Just as commodities are dominating the current listings, real estate — mostly real estate investment trust portfolios — is missing from the one-year and five-year top 10 lists. For the five-year period ended March 31, two real estate portfolios were in the top-10 domestic separate accounts, based on five-year returns.

“There was a sea change or mostly a tidal wave,” Mr. Deutsch said. “All areas of real estate were affected by the contagion of concern about valuations and the inability to find the bottom.”

REALTY EXPOSURE

But real estate still was making an impact through the holdings of some of the natural-resources portfolios. For example, as of March 31, both the Goldman Sachs Commodities Enhanced Index and Pimco Commodities Plus portfolios held Fannie Mae and Freddie Mac pass-throughs or pools of debt, as well as forward-rate notes, which are notes with variable interest used to protect against interest rate increases.

Financial services is another area that is absent from the top 10 lists.

“I believe a lot of money managers have regretted exposure to financial services in the recent months,” Mr. Deutsch said.

As banks take more write-downs, the sector is expected to take even more of a beating. A portfolio heavy in financial services is a recipe for disaster, Mr. Kathman said.

Frank J. Husic, managing partner of Husic Capital, said the Husic Classic Edge portfolio did well by taking a large number of short positions in a number of financial companies.

The portfolio also did well shorting stocks in several other sectors, including casinos, restaurants, retail and semiconductors.

“I’m looking forward to the day of 80% long [in the portfolio],” Mr. Husic said. But the poor market, high energy costs, the credit crunch and risk of unemployment created head winds that were too big for the stock market to face, he said.

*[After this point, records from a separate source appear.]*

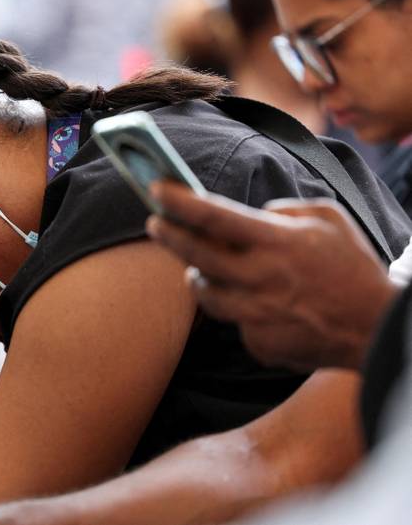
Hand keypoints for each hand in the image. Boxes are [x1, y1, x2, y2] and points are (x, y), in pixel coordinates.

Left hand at [146, 181, 399, 371]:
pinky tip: (259, 304)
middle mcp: (260, 279)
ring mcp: (256, 314)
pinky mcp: (258, 342)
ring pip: (205, 292)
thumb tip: (254, 213)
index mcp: (277, 243)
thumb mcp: (329, 220)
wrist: (377, 330)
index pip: (215, 216)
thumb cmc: (353, 269)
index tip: (157, 189)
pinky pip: (234, 320)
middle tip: (154, 223)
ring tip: (200, 266)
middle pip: (195, 255)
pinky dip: (240, 308)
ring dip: (199, 276)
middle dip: (168, 235)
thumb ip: (285, 210)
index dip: (180, 202)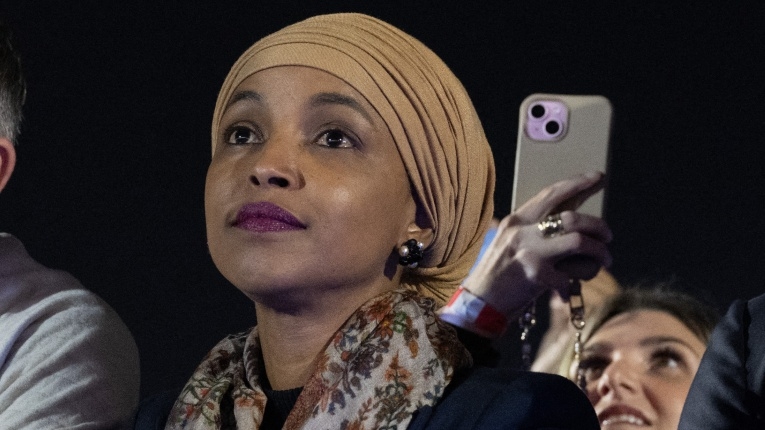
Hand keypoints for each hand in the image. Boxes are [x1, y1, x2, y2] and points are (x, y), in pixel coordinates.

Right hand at [462, 172, 612, 318]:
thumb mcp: (512, 244)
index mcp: (515, 221)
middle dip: (598, 226)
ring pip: (579, 241)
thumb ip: (538, 230)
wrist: (479, 305)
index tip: (598, 177)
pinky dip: (580, 279)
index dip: (577, 183)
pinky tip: (572, 287)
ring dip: (598, 252)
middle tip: (608, 237)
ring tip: (603, 261)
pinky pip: (573, 273)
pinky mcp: (537, 275)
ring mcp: (529, 252)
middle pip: (572, 217)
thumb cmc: (499, 276)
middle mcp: (521, 232)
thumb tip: (574, 219)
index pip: (551, 194)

Another hot sector in the 12-month period ended June 30 was Latin America, mainly the result of stock market increases in Brazil.

This turned the emerging markets into a “good news, bad news” scenario. Separate accounts with more exposure to Latin America beat portfolios more heavily weighted in China and India, Mr. Deutsch said.

Arleen Jacobius is a reporter at sister publication Pensions & Investments.